EEP: What’s your latest project?

LM: Besides my work on EEP’s latest podcasts & graphic novels, I have been working on with the leather armorers at Daughters of the Forge, designing logos for an upcoming card game, and adapting me and my friend’s D&D campaign into a comic. Busy times.

EEP: How do you stay creatively motivated in these unusual times?

LM: I struggle with it a lot!!! My main goal this and last year has been to protect the longevity of my creative pond – tend the nearby plants, don’t let it get overgrown with lilies, and prevent pollution. There’s no need to burn out on one huge project, especially with the world currently as it is.

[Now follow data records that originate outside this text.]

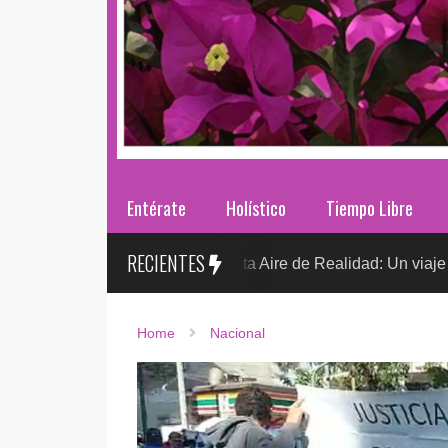
Entérate
Holístico
Tiempo Libre
RECIENTES
Sr. González presenta Aire de Realidad: Un viaje distópico entre
Home
Nacional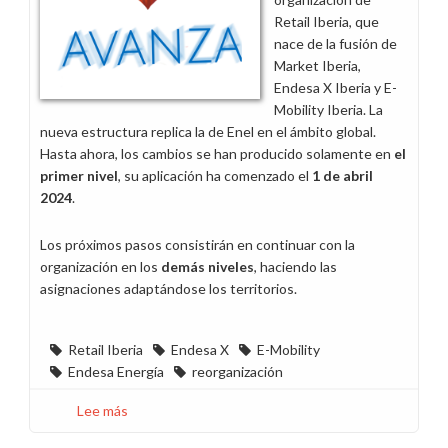
X
Retail Iberia, que
Servicios
nace de la fusión de
y
Market Iberia,
Endesa
Endesa X Iberia y E-
Energía
Mobility Iberia. La
Renovable
nueva estructura replica la de Enel en el ámbito global.
Hasta ahora, los cambios se han producido solamente en
el
primer nivel
, su aplicación ha comenzado el
1 de abril
2024
.
Los próximos pasos consistirán en continuar con la
organización en los
demás niveles
, haciendo las
asignaciones adaptándose los territorios.
Retail Iberia
Endesa X
E-Mobility
Endesa Energía
reorganización
Lee más
sobre
Nace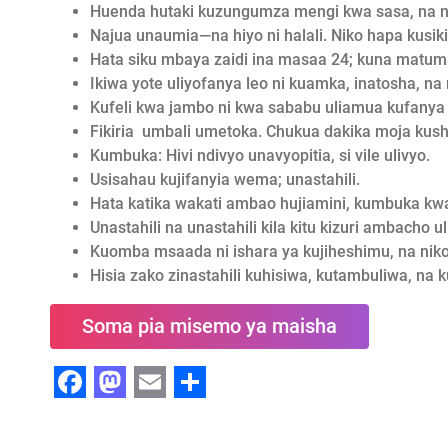
Huenda hutaki kuzungumza mengi kwa sasa, na n
Najua unaumia—na hiyo ni halali. Niko hapa kusiki
Hata siku mbaya zaidi ina masaa 24; kuna matuma
Ikiwa yote uliyofanya leo ni kuamka, inatosha, na
Kufeli kwa jambo ni kwa sababu uliamua kufanya
Fikiria umbali umetoka. Chukua dakika moja kush
Kumbuka: Hivi ndivyo unavyopitia, si vile ulivyo.
Usisahau kujifanyia wema; unastahili.
Hata katika wakati ambao hujiamini, kumbuka kw
Unastahili na unastahili kila kitu kizuri ambach
Kuomba msaada ni ishara ya kujiheshimu, na nik
Hisia zako zinastahili kuhisiwa, kutambuliwa, na
Soma pia misemo ya maisha
F
M
E
S
a
a
m
h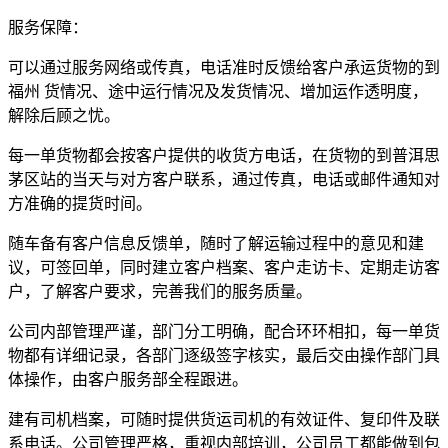
服务保障：
可以通过服务网络或传真，电话准时反馈给客户承运货物的到
福州 货情况、途中运行情况及发货情况、增加运作透明度，
解除后顾之忧。
每一单货物都会按客户提供的收货方电话，在货物的到普洱思
茅区站的当天与对方客户联系，通过传真，电话或邮件通知对
方准确的提货时间。
随车备有客户信息反馈单，随时了解运输过程中的意见和建
议，可签回单，同时建立客户档案、客户走访卡、定期走访客
户，了解客户要求，完善我们的服务质量。
公司内部管理严谨，部门分工明确，配合环环相扣，每一单货
物都有详细记录，各部门逐级签字核实，最后交由操作部门具
体操作，由客户服务部全程跟进。
建有司机档案，可随时提供货运司机的有效证件、复印件及联
系电话。公司管理严格，重视内部培训，公司员工都能做到包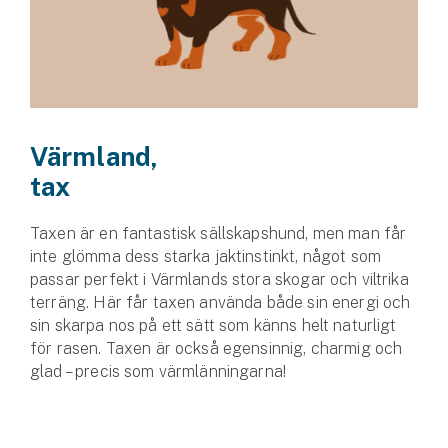
Värmland,
tax
Taxen är en fantastisk sällskapshund, men man får
inte glömma dess starka jaktinstinkt, något som
passar perfekt i Värmlands stora skogar och viltrika
terräng. Här får taxen använda både sin energi och
sin skarpa nos på ett sätt som känns helt naturligt
för rasen. Taxen är också egensinnig, charmig och
glad – precis som värmlänningarna!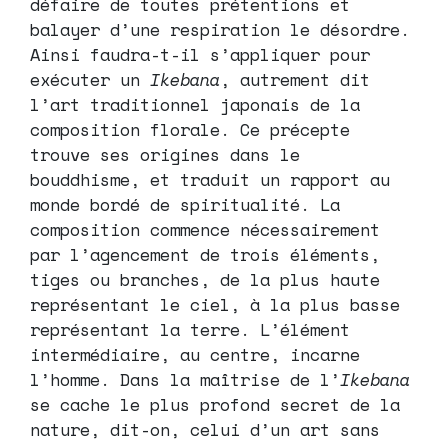
défaire de toutes prétentions et
balayer d’une respiration le désordre.
Ainsi faudra-t-il s’appliquer pour
exécuter un
Ikebana
, autrement dit
l’art traditionnel japonais de la
composition florale. Ce précepte
trouve ses origines dans le
bouddhisme, et traduit un rapport au
monde bordé de spiritualité. La
composition commence nécessairement
par l’agencement de trois éléments,
tiges ou branches, de la plus haute
représentant le ciel, à la plus basse
représentant la terre. L’élément
intermédiaire, au centre, incarne
l’homme. Dans la maîtrise de l’
Ikebana
se cache le plus profond secret de la
nature, dit-on, celui d’un art sans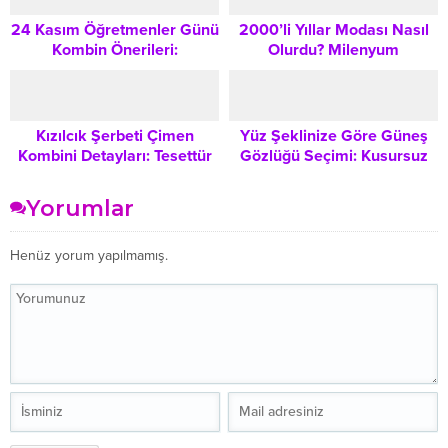
24 Kasım Öğretmenler Günü
2000’li Yıllar Modası Nasıl
Kombin Önerileri:
Olurdu? Milenyum
Profesyonel ve Şık Görünüm
Çılgınlığının İkonik Trendleri
İçin İki Farklı Stil
Kızılcık Şerbeti Çimen
Yüz Şeklinize Göre Güneş
Kombini Detayları: Tesettür
Gözlüğü Seçimi: Kusursuz
Moda Trendleri ve Stil
Stil İçin İpuçları
Önerileri
Yorumlar
Henüz yorum yapılmamış.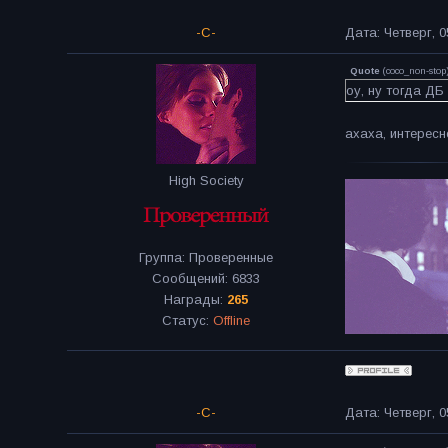
-C-
Дата: Четверг, 0
Quote
(
coco_non-stop
оу, ну тогда ДБ
ахаха, интерес
High Society
Группа: Проверенные
Сообщений:
6833
Награды:
265
Статус:
Offline
-C-
Дата: Четверг, 0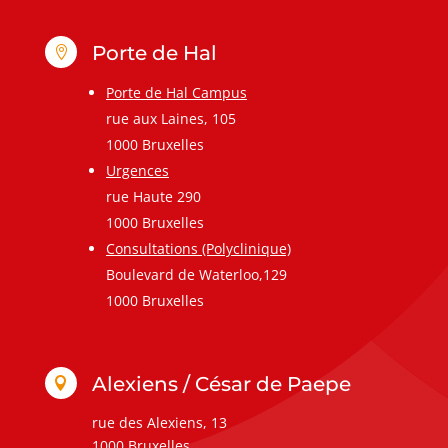
Porte de Hal

Porte de Hal Campus
rue aux Laines, 105
1000 Bruxelles
Urgences
rue Haute 290
1000 Bruxelles
Consultations (Polyclinique)
Boulevard de Waterloo,129
1000 Bruxelles
Alexiens / César de Paepe

rue des Alexiens, 13
1000 Bruxelles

“My main goal this and last year has been to protect the longevity of my creative pond […] There’s no need to burn out on one huge project, especially with the world currently as it is.”

– LAURA MARTIN

EEP: What advice do you wish you had received when you were younger?

LM: There’s always been these unconscious barriers that I created for myself. DELETE THEM! Eliminate the red tape in your brain. There’s no rule that says you can’t work in a different program, re-arrange the bedroom furniture, or anything else you can think of. 

EEP: What’s your superpower?

LM: I care! It’s kinda silly and simple, but I really do. There’s not really any way that I can put myself into a project, or a friendship, or a story without fully investing in it. 

I get really fascinated with narratives – to the point where the scary ones keep me up at night, and the sad ones make me weep and ruin my day. (My strength is also my weakness. Curse you, double edged sword!) But I can also take a story and learn so much from it. I’ve taken characters and used them as avatars to help me through painful times in my life. If Buffy can do it, so can I.

“I’ve taken characters and used them as avatars to help me through painful times in my life. If Buffy can do it, so can I.”